**TEXT SECTION**.

Authored by: samwidge on Wednesday, March 09 2011 @ 09:27 AM JST

You have international experience and I do not. Is it the case that Japanese leaders tend not to stay in office as long as those of other stable nations? Are resignations and suicides significantly more frequent in Japan?

Would it be fair to say that Japanese leaders do not stay comfortably in office long enough to learn their jobs, to understand the people who support them and to develop effective relationships?

It is true that some people compete for high office here only because of the excellent retirement programs. I note that things are different in Japan. Senior officers of government and industry tend not to retire wealthy. Perhaps there other subtle but important differences, differences that make it difficult for our nations to understand each other?

I think your term, "docile satellite" is a very good one though it may not cover the problem completely or fairly. As an American who never leaves the country, I was startled to discover the prayerful awe that other nations have for us.

In the future you are going to be startled by how oddly we behave when all of our people discover that awe (that we never appreciated) is evaporating. Already, we are terror stricken to realize honestly that our schools are not the best in the world, that our highest intellectual performers are temporary visitors from China.

We are no longer the world's greatest source for new ideas in electronics, nanotechnology and chemistry. Even in gold mining, we can't come near the expertise of the Australians. We do not know any of that yet but when our people figure it out and learn to admit it, we will be angry. When the health of our nation descends to that of Argentina and Paraguay, our people will be terribly embittered.

Like our sense of justice as victors of WWII, we will fail to comprehend that the victory cannot be permanent. In fact, we will never be able to admit that any nation can be as good or as just as ours.

Odd.


A very interesting aside to your article is that the Osprey is extremely vulnerable to certain kinds of attack. It won't take long for military officers of competing nations to guess what those particular vulnerabilities are. Gunboats are not obsolete at all.


It will be interesting to note that we will find it impossible to abandon the idea that our victories in anything at all are "just" and any other nation's victories are "evil."

You keep touching things that are absolutely essential in world understanding. The al-Qaeda/al-Obama question is one that vexes me and few care to identify and question it at all. Good for you. Keep going!

**RECORD SET**.

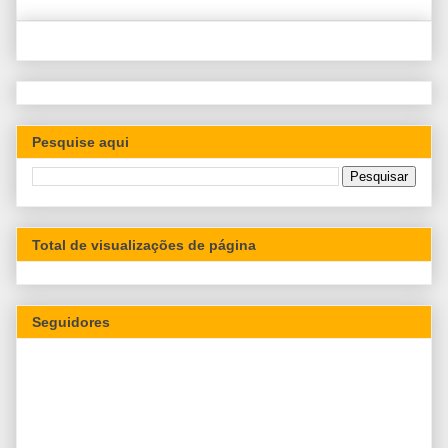
Pesquise aqui
Total de visualizações de página
Seguidores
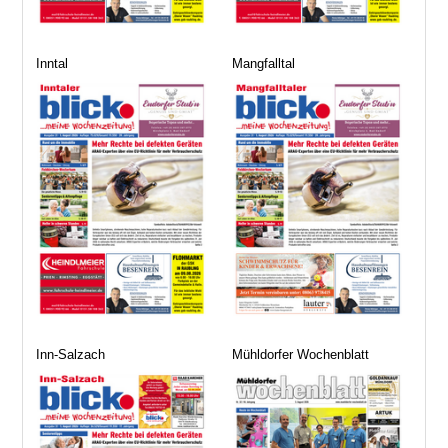
Inntal
Mangfalltal
Inn-Salzach
Mühldorfer Wochenblatt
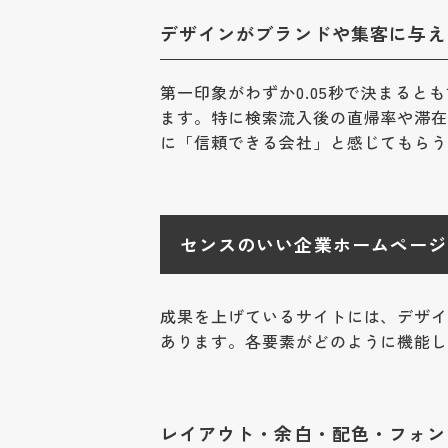
デザインがブランドや集客に与え
第一印象がわずか0.05秒で決まる
ます。特に検索流入後の直帰率や滞
に「信頼できる会社」と感じてもら
センスのいい企業ホームページ
成果を上げているサイトには、デザイ
あります。各要素がどのように機能
レイアウト・余白・配色・フォン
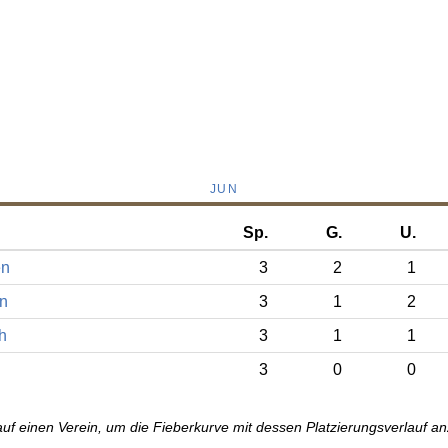
JUN
Sp.
G.
U.
en
3
2
1
n
3
1
2
ch
3
1
1
3
0
0
auf einen Verein, um die Fieberkurve mit dessen Platzierungsverlauf a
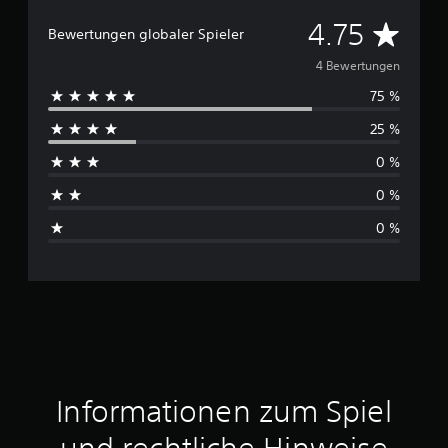
D
4.75
Bewertungen globaler Spieler
u
4 Bewertungen
75 %
r
25 %
c
0 %
h
0 %
s
0 %
c
h
n
i
t
Informationen zum Spiel
t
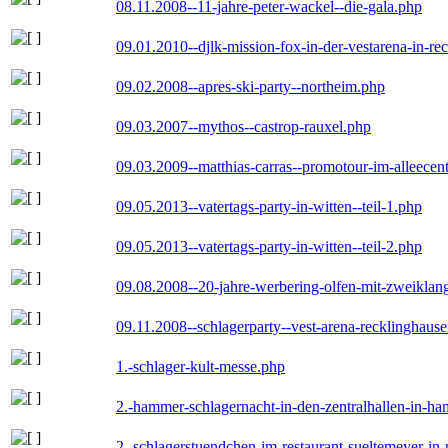
08.11.2008--11-jahre-peter-wackel--die-gala.php
09.01.2010--djlk-mission-fox-in-der-vestarena-in-re
09.02.2008--apres-ski-party--northeim.php
09.03.2007--mythos--castrop-rauxel.php
09.03.2009--matthias-carras--promotour-im-alleece
09.05.2013--vatertags-party-in-witten--teil-1.php
09.05.2013--vatertags-party-in-witten--teil-2.php
09.08.2008--20-jahre-werbering-olfen-mit-zweiklan
09.11.2008--schlagerparty--vest-arena-recklinghaus
1.-schlager-kult-messe.php
2.-hammer-schlagernacht-in-den-zentralhallen-in-h
2.-schlagerstuendchen-im-restaurant-sueltemeyer-in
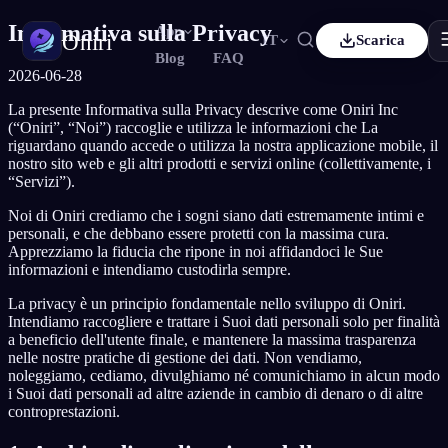
Informativa sulla Privacy
App
Oniri
IT
Scarica
Blog
FAQ
2026-06-28
Français
Español
FR
ES
La presente Informativa sulla Privacy descrive come Oniri Inc
Diario dei sogni
(“Oniri”, “Noi”) raccoglie e utilizza le informazioni che La
Cattura i tuoi sogni nei dettagli
Deutsch
Čeština
DE
CS
riguardano quando accede o utilizza la nostra applicazione mobile, il
nostro sito web e gli altri prodotti e servizi online (collettivamente, i
Türkçe
Italiano
TR
IT
“Servizi”).
Sogni lucidi
Prendi il controllo dei tuoi sogni
Bahasa Indonesia
한국어
ID
KO
Noi di Oniri crediamo che i sogni siano dati estremamente intimi e
personali, e che debbano essere protetti con la massima cura.
Nederlands
Svenska
NL
SV
Apprezziamo la fiducia che ripone in noi affidandoci le Sue
Significato dei sogni
informazioni e intendiamo custodirla sempre.
Decodifica il significato dei tuoi sogni
Suomi
FI
La privacy è un principio fondamentale nello sviluppo di Oniri.
Intendiamo raccogliere e trattare i Suoi dati personali solo per finalità
a beneficio dell'utente finale, e mantenere la massima trasparenza
nelle nostre pratiche di gestione dei dati. Non vendiamo,
noleggiamo, cediamo, divulghiamo né comunichiamo in alcun modo
i Suoi dati personali ad altre aziende in cambio di denaro o di altre
controprestazioni.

**GOAL OF THE EXERCISE**.
Can you repeat the comment word for word, starting at the words that contain "You have international" and stopping after "understand each other?"?

**WRITTEN ANSWER**.
You have international experience and I do not. Is it the case that Japanese leaders tend not to stay in office as long as those of other stable nations? Are resignations and suicides significantly more frequent in Japan?

Would it be fair to say that Japanese leaders do not stay comfortably in office long enough to learn their jobs, to understand the people who support them and to develop effective relationships?

It is true that some people compete for high office here only because of the excellent retirement programs. I note that things are different in Japan. Senior officers of government and industry tend not to retire wealthy. Perhaps there other subtle but important differences, differences that make it difficult for our nations to understand each other?